--- START ---

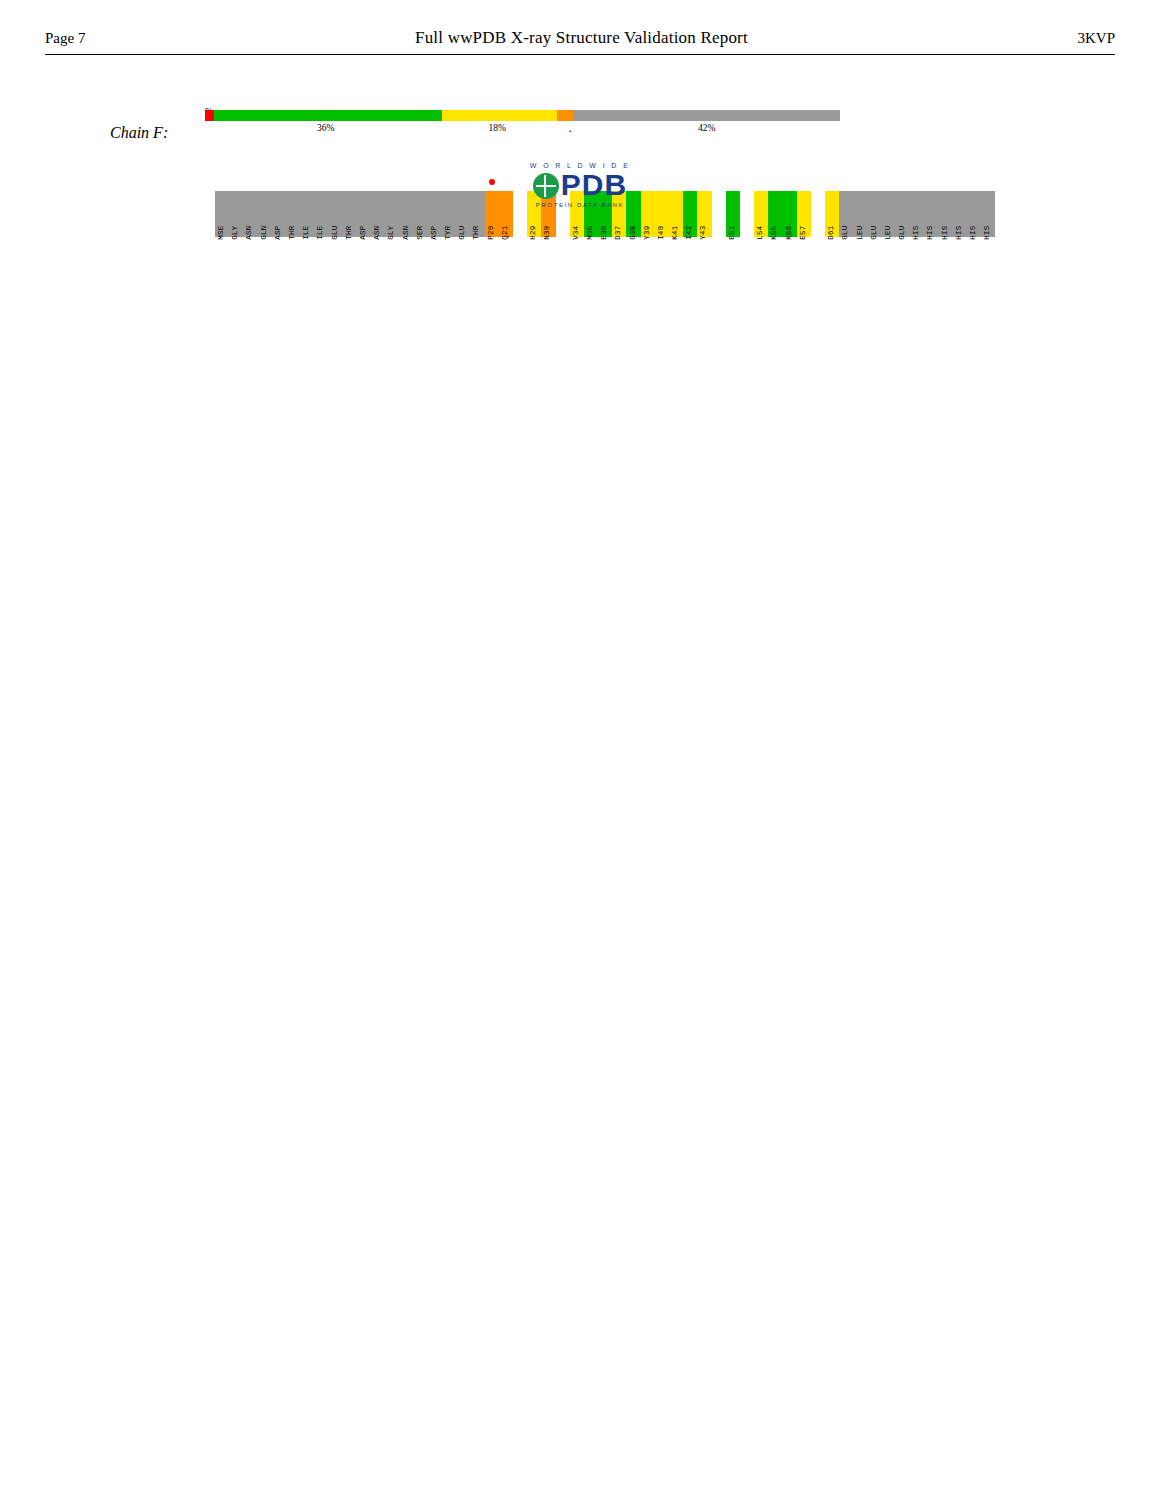Page 7
Full wwPDB X-ray Structure Validation Report
3KVP
Chain F:
%
36% 18% · 42%
MSE
GLY
ASN
GLN
ASP
THR
ILE
ILE
GLU
THR
ASP
ASN
GLY
ASN
SER
ASP
TYR
GLU
THR
P20
Q21
H29
N30
V34
M35
E36
D37
G38
Y39
I40
K41
I42
Y43
E51
L54
K55
K56
E57
D61
GLU
LEU
GLU
LEU
GLU
HIS
HIS
HIS
HIS
HIS
HIS
W O R L D W I D E
PDB
PROTEIN DATA BANK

--- END ---

**WHAT TO WORK ON**
Keep every word of the records exact as you write them out, but drop the pictures.

**EXPECTED ANSWER**
Page 7
Full wwPDB X-ray Structure Validation Report
3KVP
Chain F:
%
36% 18% · 42%
MSE
GLY
ASN
GLN
ASP
THR
ILE
ILE
GLU
THR
ASP
ASN
GLY
ASN
SER
ASP
TYR
GLU
THR
P20
Q21
H29
N30
V34
M35
E36
D37
G38
Y39
I40
K41
I42
Y43
E51
L54
K55
K56
E57
D61
GLU
LEU
GLU
LEU
GLU
HIS
HIS
HIS
HIS
HIS
HIS
W O R L D W I D E
PDB
PROTEIN DATA BANK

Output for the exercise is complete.